Path components in the uniform spaces of continuous functions into a normed linear space (Q2862918)

Let \(C(X,Y)\) be the set of all continuous functions from a Tychonoff space \(X\) to a metric space \((Y,d)\) and let \(C_{d}(X,Y)\) denote the set \(C(X,Y)\) with the uniform topology generated by \(d\). In the present paper, the authors prove that if \(d\) is a compatible bounded metric and \(Y\) contains a nontrivial path then \(C_{d}(X,Y)\) is separable if and only if \(Y\) is separable and \(X\) is compact and metrizable.

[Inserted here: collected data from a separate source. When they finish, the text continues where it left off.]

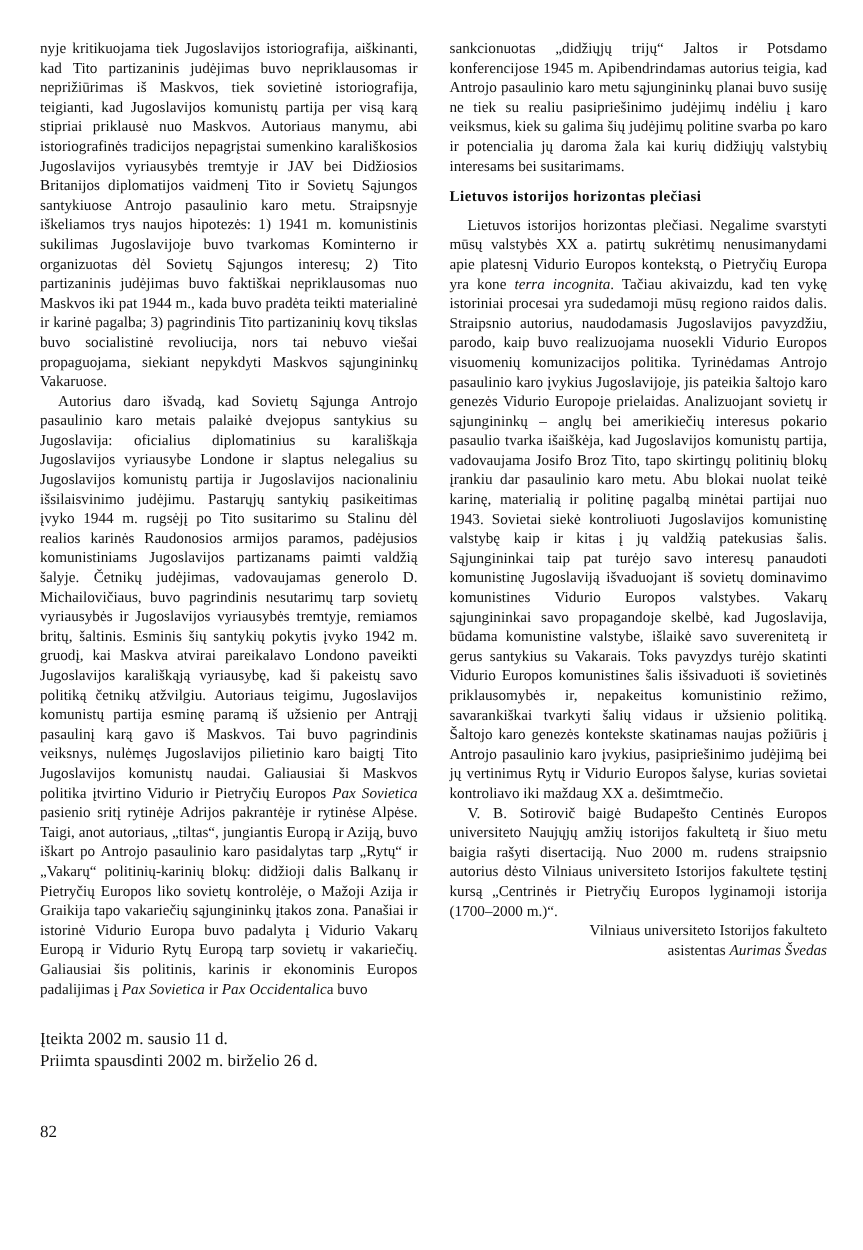nyje kritikuojama tiek Jugoslavijos istoriografija, aiškinanti, kad Tito partizaninis judėjimas buvo nepriklausomas ir neprižiūrimas iš Maskvos, tiek sovietinė istoriografija, teigianti, kad Jugoslavijos komunistų partija per visą karą stipriai priklausė nuo Maskvos. Autoriaus manymu, abi istoriografinės tradicijos nepagrįstai sumenkino karališkosios Jugoslavijos vyriausybės tremtyje ir JAV bei Didžiosios Britanijos diplomatijos vaidmenį Tito ir Sovietų Sąjungos santykiuose Antrojo pasaulinio karo metu. Straipsnyje iškeliamos trys naujos hipotezės: 1) 1941 m. komunistinis sukilimas Jugoslavijoje buvo tvarkomas Kominterno ir organizuotas dėl Sovietų Sąjungos interesų; 2) Tito partizaninis judėjimas buvo faktiškai nepriklausomas nuo Maskvos iki pat 1944 m., kada buvo pradėta teikti materialinė ir karinė pagalba; 3) pagrindinis Tito partizaninių kovų tikslas buvo socialistinė revoliucija, nors tai nebuvo viešai propaguojama, siekiant nepykdyti Maskvos sąjungininkų Vakaruose.
Autorius daro išvadą, kad Sovietų Sąjunga Antrojo pasaulinio karo metais palaikė dvejopus santykius su Jugoslavija: oficialius diplomatinius su karališkąja Jugoslavijos vyriausybe Londone ir slaptus nelegalius su Jugoslavijos komunistų partija ir Jugoslavijos nacionaliniu išsilaisvinimo judėjimu. Pastarųjų santykių pasikeitimas įvyko 1944 m. rugsėjį po Tito susitarimo su Stalinu dėl realios karinės Raudonosios armijos paramos, padėjusios komunistiniams Jugoslavijos partizanams paimti valdžią šalyje. Četnikų judėjimas, vadovaujamas generolo D. Michailovičiaus, buvo pagrindinis nesutarimų tarp sovietų vyriausybės ir Jugoslavijos vyriausybės tremtyje, remiamos britų, šaltinis. Esminis šių santykių pokytis įvyko 1942 m. gruodį, kai Maskva atvirai pareikalavo Londono paveikti Jugoslavijos karališkąją vyriausybę, kad ši pakeistų savo politiką četnikų atžvilgiu. Autoriaus teigimu, Jugoslavijos komunistų partija esminę paramą iš užsienio per Antrąjį pasaulinį karą gavo iš Maskvos. Tai buvo pagrindinis veiksnys, nulėmęs Jugoslavijos pilietinio karo baigtį Tito Jugoslavijos komunistų naudai. Galiausiai ši Maskvos politika įtvirtino Vidurio ir Pietryčių Europos Pax Sovietica pasienio sritį rytinėje Adrijos pakrantėje ir rytinėse Alpėse. Taigi, anot autoriaus, „tiltas“, jungiantis Europą ir Aziją, buvo iškart po Antrojo pasaulinio karo pasidalytas tarp „Rytų“ ir „Vakarų“ politinių-karinių blokų: didžioji dalis Balkanų ir Pietryčių Europos liko sovietų kontrolėje, o Mažoji Azija ir Graikija tapo vakariečių sąjungininkų įtakos zona. Panašiai ir istorinė Vidurio Europa buvo padalyta į Vidurio Vakarų Europą ir Vidurio Rytų Europą tarp sovietų ir vakariečių. Galiausiai šis politinis, karinis ir ekonominis Europos padalijimas į Pax Sovietica ir Pax Occidentalica buvo
sankcionuotas „didžiųjų trijų“ Jaltos ir Potsdamo konferencijose 1945 m. Apibendrindamas autorius teigia, kad Antrojo pasaulinio karo metu sąjungininkų planai buvo susiję ne tiek su realiu pasipriešinimo judėjimų indėliu į karo veiksmus, kiek su galima šių judėjimų politine svarba po karo ir potencialia jų daroma žala kai kurių didžiųjų valstybių interesams bei susitarimams.
Lietuvos istorijos horizontas plečiasi
Lietuvos istorijos horizontas plečiasi. Negalime svarstyti mūsų valstybės XX a. patirtų sukrėtimų nenusimanydami apie platesnį Vidurio Europos kontekstą, o Pietryčių Europa yra kone terra incognita. Tačiau akivaizdu, kad ten vykę istoriniai procesai yra sudedamoji mūsų regiono raidos dalis. Straipsnio autorius, naudodamasis Jugoslavijos pavyzdžiu, parodo, kaip buvo realizuojama nuoseklі Vidurio Europos visuomenių komunizacijos politika. Tyrinėdamas Antrojo pasaulinio karo įvykius Jugoslavijoje, jis pateikia šaltojo karo genezės Vidurio Europoje prielaidas. Analizuojant sovietų ir sąjungininkų – anglų bei amerikiečių interesus pokario pasaulio tvarka išaiškėja, kad Jugoslavijos komunistų partija, vadovaujama Josifo Broz Tito, tapo skirtingų politinių blokų įrankiu dar pasaulinio karo metu. Abu blokai nuolat teikė karinę, materialią ir politinę pagalbą minėtai partijai nuo 1943. Sovietai siekė kontroliuoti Jugoslavijos komunistinę valstybę kaip ir kitas į jų valdžią patekusias šalis. Sąjungininkai taip pat turėjo savo interesų panaudoti komunistinę Jugoslaviją išvaduojant iš sovietų dominavimo komunistines Vidurio Europos valstybes. Vakarų sąjungininkai savo propagandoje skelbė, kad Jugoslavija, būdama komunistine valstybe, išlaikė savo suverenitetą ir gerus santykius su Vakarais. Toks pavyzdys turėjo skatinti Vidurio Europos komunistines šalis išsivaduoti iš sovietinės priklausomybės ir, nepakeitus komunistinio režimo, savarankiškai tvarkyti šalių vidaus ir užsienio politiką. Šaltojo karo genezės kontekste skatinamas naujas požiūris į Antrojo pasaulinio karo įvykius, pasipriešinimo judėjimą bei jų vertinimus Rytų ir Vidurio Europos šalyse, kurias sovietai kontroliavo iki maždaug XX a. dešimtmečio.
V. B. Sotirovič baigė Budapešto Centinės Europos universiteto Naujųjų amžių istorijos fakultetą ir šiuo metu baigia rašyti disertaciją. Nuo 2000 m. rudens straipsnio autorius dėsto Vilniaus universiteto Istorijos fakultete tęstinį kursą „Centrinės ir Pietryčių Europos lyginamoji istorija (1700–2000 m.)“.
Vilniaus universiteto Istorijos fakulteto
asistentas Aurimas Švedas
Įteikta 2002 m. sausio 11 d.
Priimta spausdinti 2002 m. birželio 26 d.
82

Furthermore, for a normed linear space \(Y\), the authors study the properties of \(C_{\rho}(X,Y)\) and \(C_{\tau}(X,Y)\), where \(\rho\) and \(\tau\) are two different compatible bounded metrics on \(Y\). They prove that \(C_{\tau}(X,Y)\) is path connected but \(C_{\rho}(X,Y)\) is not connected whenever \(X\) is not pseudocompact, and hence these spaces are not homeomorphic when \(X\) is not pseudocompact. They prove also that the uniform spaces \(C_{\rho}^{*}(X,Y)\) and \(C_{\tau}^{*}(X,Y)\), where \(C^{*}(X,Y)\) is the subset of \(C(X,Y)\) consisting of bounded functions, are homeomorphic.